◆ TASK DIRECTIONS:
Search the entries below for "white". Report each line where it occurs.

[EXCERPTED RECORDS — start]

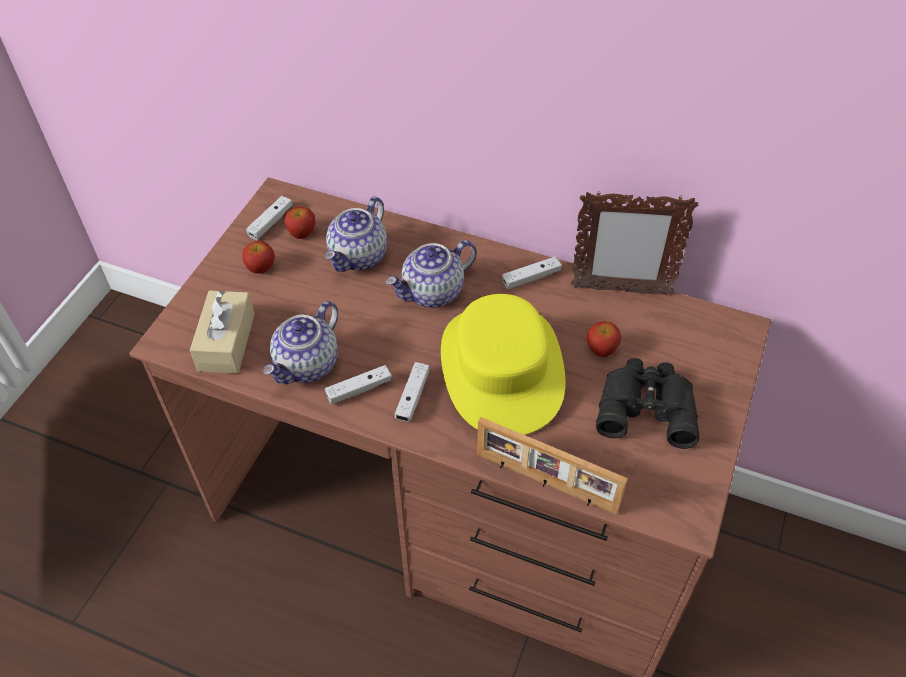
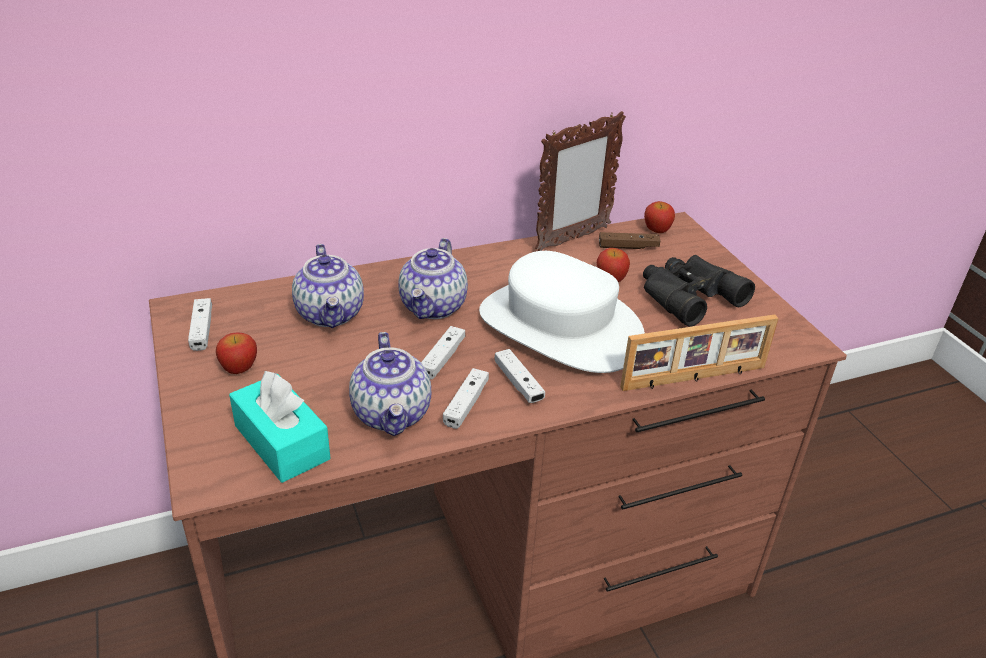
camera: 45 degrees left, 15 degrees down
beige tissue box [190,290,255,373] -> turquoise tissue box [229,371,330,483]
apple [284,207,316,239] -> apple moved to [644,201,675,233]
yellow hat [441,294,565,435] -> white hat [479,251,645,373]
white game controller [502,257,562,289] -> white game controller moved to [421,326,465,379]
none -> brown game controller [599,232,660,249]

[EXCERPTED RECORDS — finish]

◆ FINAL ANSWER:
yellow hat [441,294,565,435] -> white hat [479,251,645,373]
white game controller [502,257,562,289] -> white game controller moved to [421,326,465,379]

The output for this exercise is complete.